If your project uses the [composer-patches](https://github.com/cweagans/composer-patches) plugin by cweagans, there are a few things to be aware of when using violinist.

## How composer-patches works

The `cweagans/composer-patches` plugin allows you to apply patches to your composer dependencies after they are installed or updated. Patches are typically defined in your `composer.json` under the `extra` section:

```json
{
"extra": {
"patches": {
"vendor/package": {
"Description of the patch": "https://example.com/patch.patch"
}
}
}
}
```

When composer installs or updates a package that has patches defined, the plugin will download and apply those patches automatically.

## Patches that no longer apply

This is the most common issue when using composer-patches with violinist. When a dependency is updated, the patch you have defined may no longer apply cleanly to the new version. This happens because the code the patch targets has changed in the new version.

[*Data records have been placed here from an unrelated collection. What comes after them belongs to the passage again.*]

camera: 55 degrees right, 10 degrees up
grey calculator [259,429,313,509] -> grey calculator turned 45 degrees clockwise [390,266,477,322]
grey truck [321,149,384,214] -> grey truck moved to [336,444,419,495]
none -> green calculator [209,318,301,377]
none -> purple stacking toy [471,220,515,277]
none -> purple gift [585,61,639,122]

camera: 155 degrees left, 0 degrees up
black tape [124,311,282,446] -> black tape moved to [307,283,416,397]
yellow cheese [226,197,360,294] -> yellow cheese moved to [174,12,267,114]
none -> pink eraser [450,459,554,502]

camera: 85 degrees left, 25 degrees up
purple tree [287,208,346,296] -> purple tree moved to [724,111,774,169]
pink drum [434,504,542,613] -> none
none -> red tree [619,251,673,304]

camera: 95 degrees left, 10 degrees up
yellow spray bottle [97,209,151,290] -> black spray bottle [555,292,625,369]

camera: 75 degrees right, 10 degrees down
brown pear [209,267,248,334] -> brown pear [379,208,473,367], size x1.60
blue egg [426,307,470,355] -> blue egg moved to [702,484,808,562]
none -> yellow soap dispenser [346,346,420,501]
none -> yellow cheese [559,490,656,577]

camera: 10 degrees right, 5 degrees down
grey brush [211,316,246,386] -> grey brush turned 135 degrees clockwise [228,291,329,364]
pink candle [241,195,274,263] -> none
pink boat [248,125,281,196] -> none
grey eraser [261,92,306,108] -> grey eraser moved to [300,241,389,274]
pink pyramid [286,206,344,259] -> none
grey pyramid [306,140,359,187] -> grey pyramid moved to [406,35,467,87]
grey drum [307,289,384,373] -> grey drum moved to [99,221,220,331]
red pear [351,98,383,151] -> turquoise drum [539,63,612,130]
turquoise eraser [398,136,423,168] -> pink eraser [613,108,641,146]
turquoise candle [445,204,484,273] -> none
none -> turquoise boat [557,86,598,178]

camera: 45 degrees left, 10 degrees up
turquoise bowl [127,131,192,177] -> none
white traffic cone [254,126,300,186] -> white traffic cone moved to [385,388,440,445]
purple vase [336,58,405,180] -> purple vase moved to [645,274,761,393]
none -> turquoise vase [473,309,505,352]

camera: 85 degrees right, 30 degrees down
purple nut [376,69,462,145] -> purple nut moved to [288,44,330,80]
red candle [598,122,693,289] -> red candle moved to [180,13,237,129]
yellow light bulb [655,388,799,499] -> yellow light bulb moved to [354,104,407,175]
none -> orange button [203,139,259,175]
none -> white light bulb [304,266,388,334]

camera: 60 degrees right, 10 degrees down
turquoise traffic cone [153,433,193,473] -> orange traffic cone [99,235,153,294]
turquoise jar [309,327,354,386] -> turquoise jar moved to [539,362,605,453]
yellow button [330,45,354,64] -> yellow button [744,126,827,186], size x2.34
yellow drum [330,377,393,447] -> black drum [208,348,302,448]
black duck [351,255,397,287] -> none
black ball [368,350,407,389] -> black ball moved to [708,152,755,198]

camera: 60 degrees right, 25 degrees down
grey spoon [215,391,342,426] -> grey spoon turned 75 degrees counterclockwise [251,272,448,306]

When this happens, the update will fail and violinist will not be able to create a pull request for that package. This is actually the desired behavior — it prevents you from unknowingly running a version of a package without your expected patch applied.

### What to do

When you notice that an update is failing because of a patch that no longer applies, fixing it requires two steps, both of which you have to do yourself — violinist cannot do either one automatically:

1. **Edit the patches section.** In your `composer.json`, either remove the patch entry if the new version of the package already includes the fix it was providing, or update the patch reference to a version of the patch that applies cleanly to the new version.

2. **Update the package manually.** Editing `composer.json` alone isn't enough — you also need to run `composer update vendor/package` yourself (locally or in CI) so the package is actually updated and the patch is applied. Commit the resulting `composer.json` and `composer.lock` together.

Once both changes are committed, violinist will be able to pick up updates for that package again.

If you are not ready to deal with the patch yet, you can instead [block the package](/configuration/blocklist) from being updated by violinist until you are.